Assume the following:

$(1)$ Let $f: R \to R$.

$(2)$ Moreover, let $f = g \circ h$,

$(3)$ where $h:R\to R^d$, and $g: R^d \to R$

then the derivative of $f$ can be written as: $f' =h' \cdot g'\circ h$ i.e.:

$(4)$ $f'(x)=h'(x) \cdot g'(h(x))$

However, since $h$ and $g$ are not straightforward functions from $R$ to $R$, I am not sure how to interpret this equation correctly.

So my questions:

  1. Is equation $(4)$ correct, and is there a single correct way of interpreting it?

  2. How should I interpret $(4)$ so that $h'(x)$ and $g'(h(x))$ can be explicitly calculated separately?

ps. I am aware of the existence of gradients and such in multivariate calculus, and have some experience with them, but apparently not enough to know what to do in this situation.

1 Answers 1

2

$\newcommand{\vec}[1]{\boldsymbol{#1}}$(4) is a special case of the multivariate chain rule, with $m=p=1,n=d$.

Let $m,n,p \in \mathbb{N}$ and $\vec{f}:\mathbb{R}^n \to \mathbb{R}^m,\vec{g}:\mathbb{R}^p \to \mathbb{R}^n$. If $\vec{g}$ is differentiable at $\vec{x}$ and $\vec{f}$ is differentiable at $\vec{g}(\vec{x})$, then $\vec{f} \circ \vec{g}$ is differentiable at $\vec{x}$ with $$(\vec{f} \circ \vec{g})'(\vec{x}) = \vec{f}'(\vec{g}(\vec{x}))\vec{g}'(\vec{x})$$

Here $\vec{f}' \equiv \mathrm D\vec{f}$ is the local linear approximation of $\vec{f}$ by a linear map a.k.a. Fréchet Derivative. Notice that your formula for (4) is not right since $\vec h'$ is a column vector while $g'$ is a row vector. You can't put $\vec h'$ on the left as such multiplications do not make sense. Moreover you need the assumption that $\vec h',g'$ exists.

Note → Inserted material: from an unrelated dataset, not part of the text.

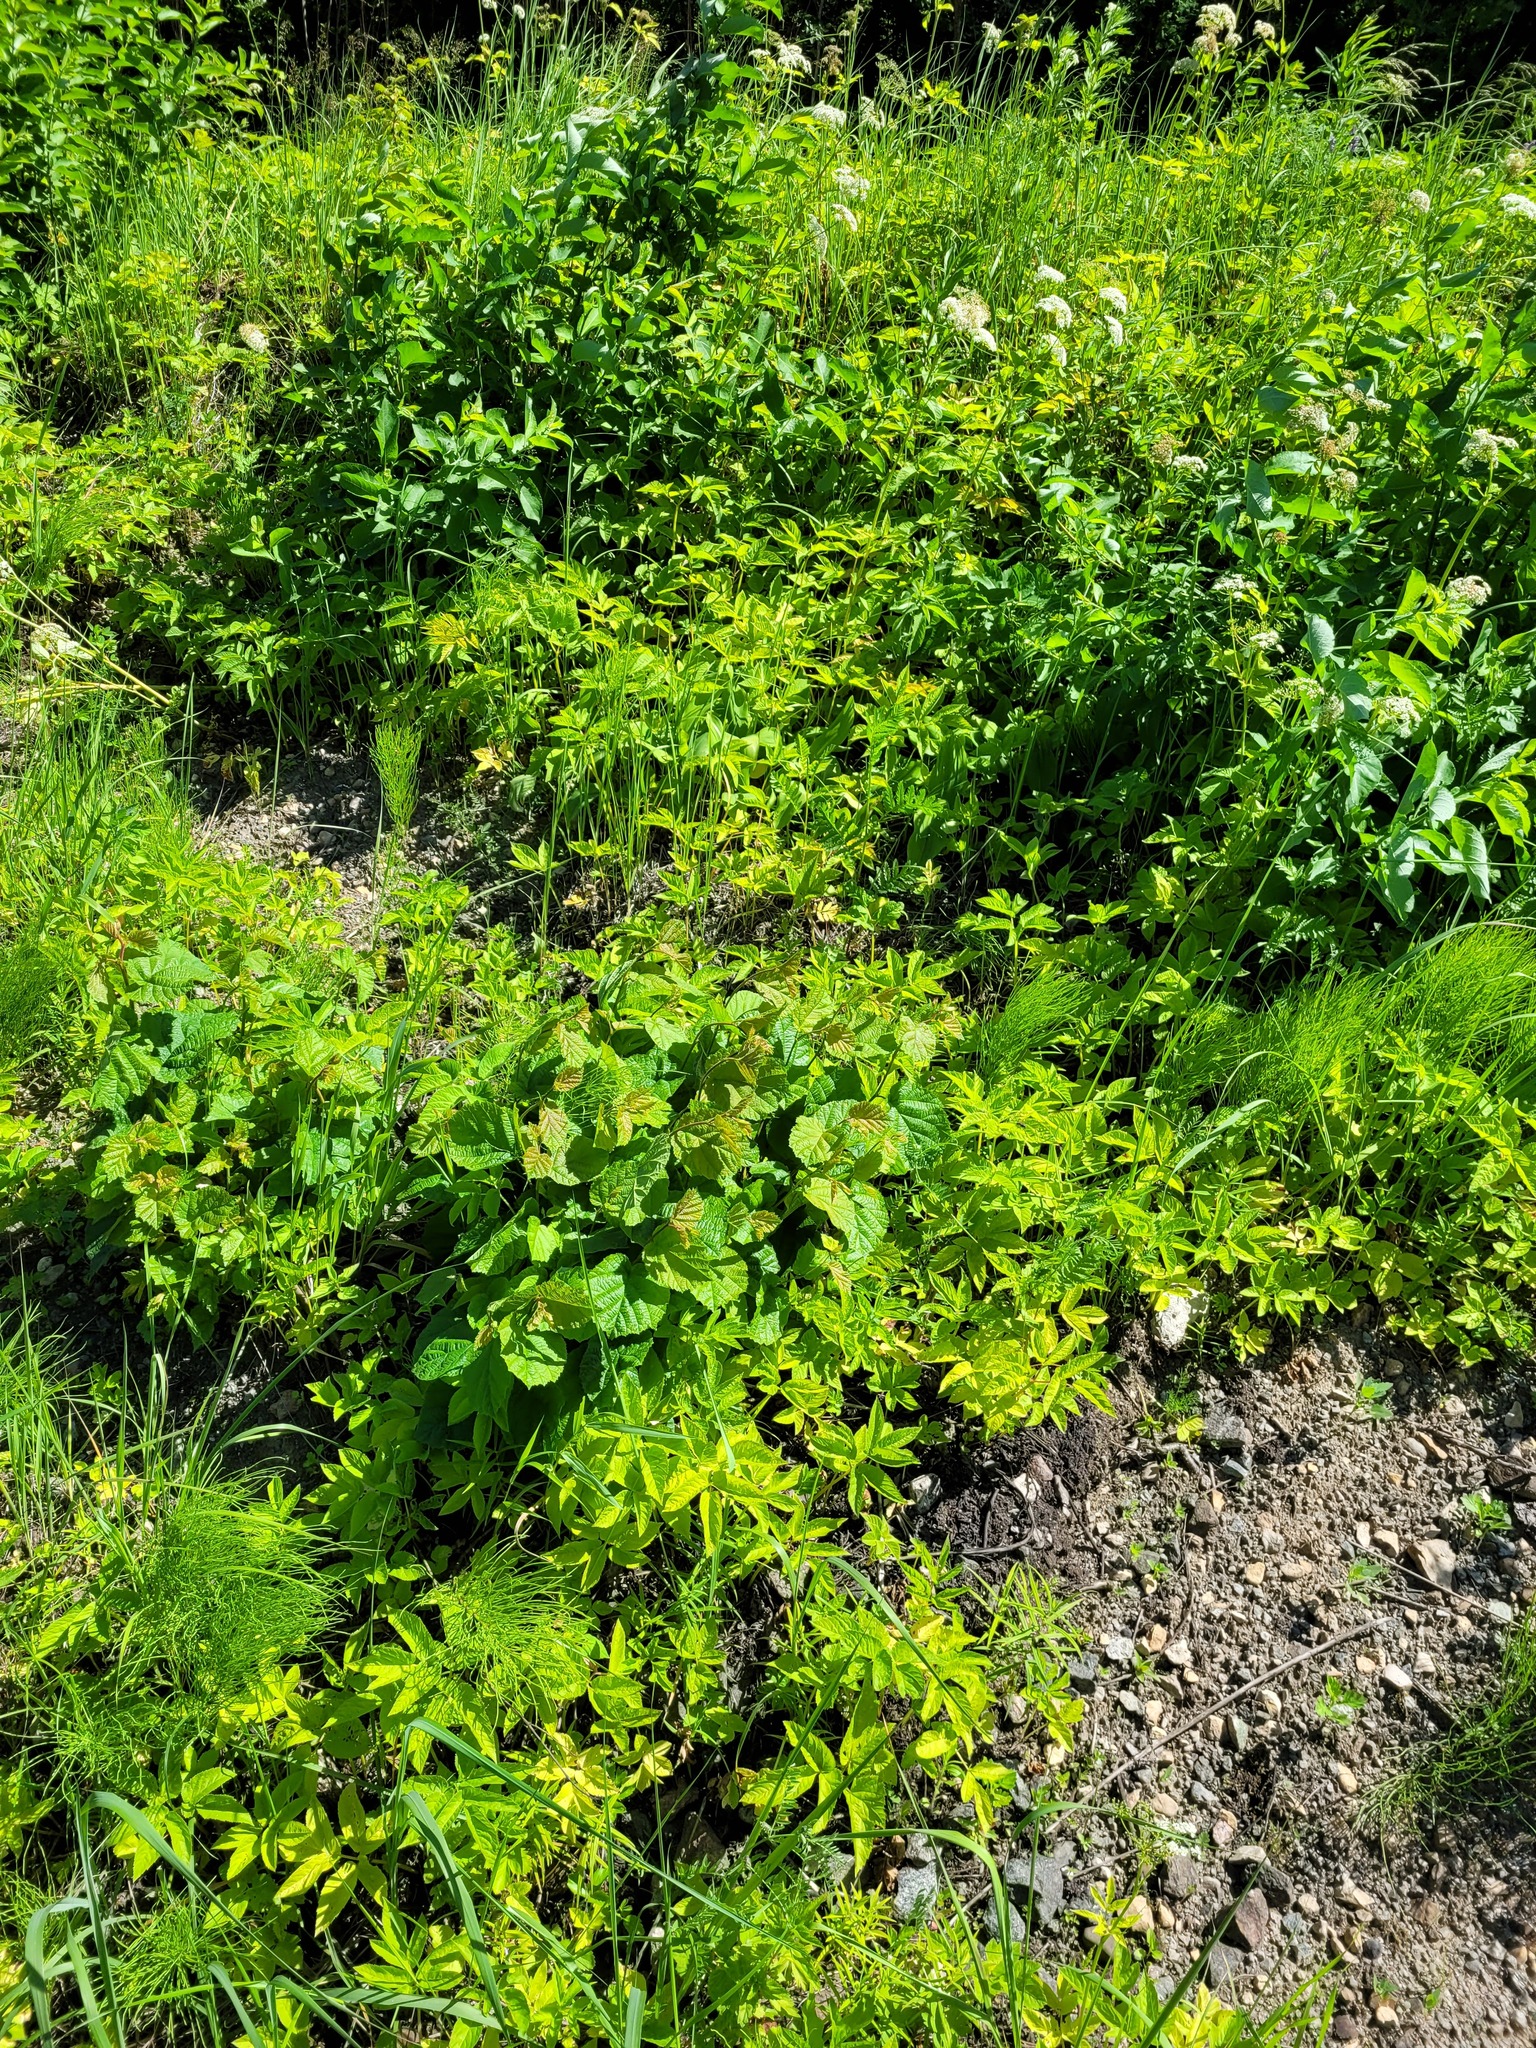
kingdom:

In your case, $\vec{h}'$ is the vector $\left[h_0',\dots,h_{d-1}'\right]^\intercal$ with elements being the derivative of the components of $\vec{h}$, and $g'$ is the derivative of $g$ given in a matrix. The transpose of this matrix is known as the gradient of $g$ and denoted $\nabla g$.